1923 film by George Melford

The Light That Failed is a 1923 American silent drama film that was directed by George Melford and written by Jack Cunningham and F. McGrew Willis based on the 1891 novelette of the same name by Rudyard Kipling. The film stars Jacqueline Logan, Percy Marmont, David Torrence, Sigrid Holmquist, Mabel Van Buren, Luke Cosgrave, and Peggy Schaffer. The film was released on October 25, 1923, by Paramount Pictures.
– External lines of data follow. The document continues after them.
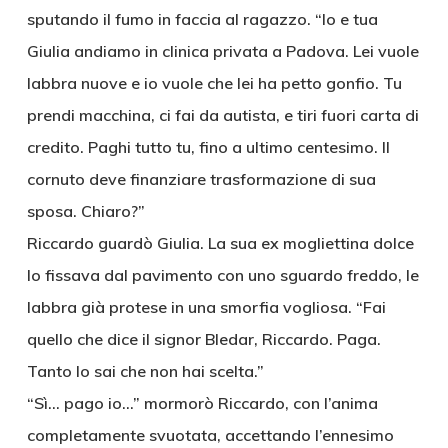
sputando il fumo in faccia al ragazzo. “Io e tua
Giulia andiamo in clinica privata a Padova. Lei vuole
labbra nuove e io vuole che lei ha petto gonfio. Tu
prendi macchina, ci fai da autista, e tiri fuori carta di
credito. Paghi tutto tu, fino a ultimo centesimo. Il
cornuto deve finanziare trasformazione di sua
sposa. Chiaro?”
Riccardo guardò Giulia. La sua ex mogliettina dolce
lo fissava dal pavimento con uno sguardo freddo, le
labbra già protese in una smorfia vogliosa. “Fai
quello che dice il signor Bledar, Riccardo. Paga.
Tanto lo sai che non hai scelta.”
“Sì… pago io…” mormorò Riccardo, con l’anima
completamente svuotata, accettando l’ennesimo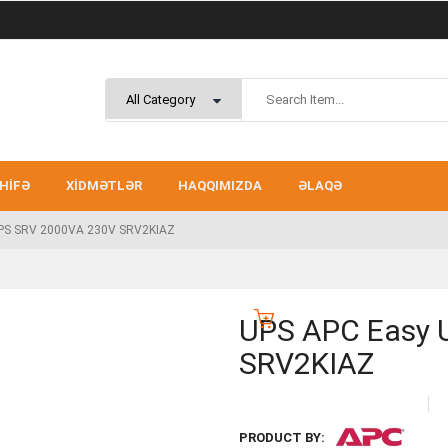
HIFƏ
XIDMƏTLƏR
HAQQIMIZDA
ƏLAQƏ
PS SRV 2000VA 230V SRV2KIAZ
UPS APC Easy 
SRV2KIAZ
PRODUCT BY: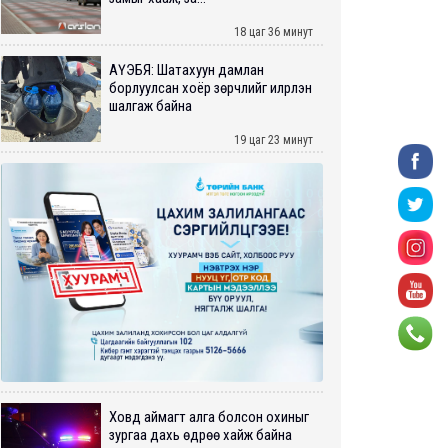
18 цаг 36 минут
АҮЭБЯ: Шатахуун дамлан
борлуулсан хоёр зөрчлийг илрүүлэн
шалгаж байна
19 цаг 23 минут
Ховд аймагт алга болсон охиныг
зургаа дахь өдрөө хайж байна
It was remade in 1939 as a sound film starring Ronald Colman.

==Plot==
As described in a film magazine review, artist Dick Heldar returns to London from the Sudan and wins fame through his war sketches. He meets his old sweetheart, Maisie Wells. Bessie Broke, the model for his masterpiece painting, causes a quarrel between the lovers. Dick goes blind and Bessie destroys the painting, which Dick had worked on during his last moments of sight. Later, Bessie relents and brings the two lovers back together again just as Dick's friend Topenhow leaves for the front during World War I.

== Production ==
Exteriors for The Light That Failed were shot on location on Santa Catalina Island, and interiors were finished at Paramount studios.

==Preservation==
With no prints of The Light That Failed located in any film archives, it is a lost film.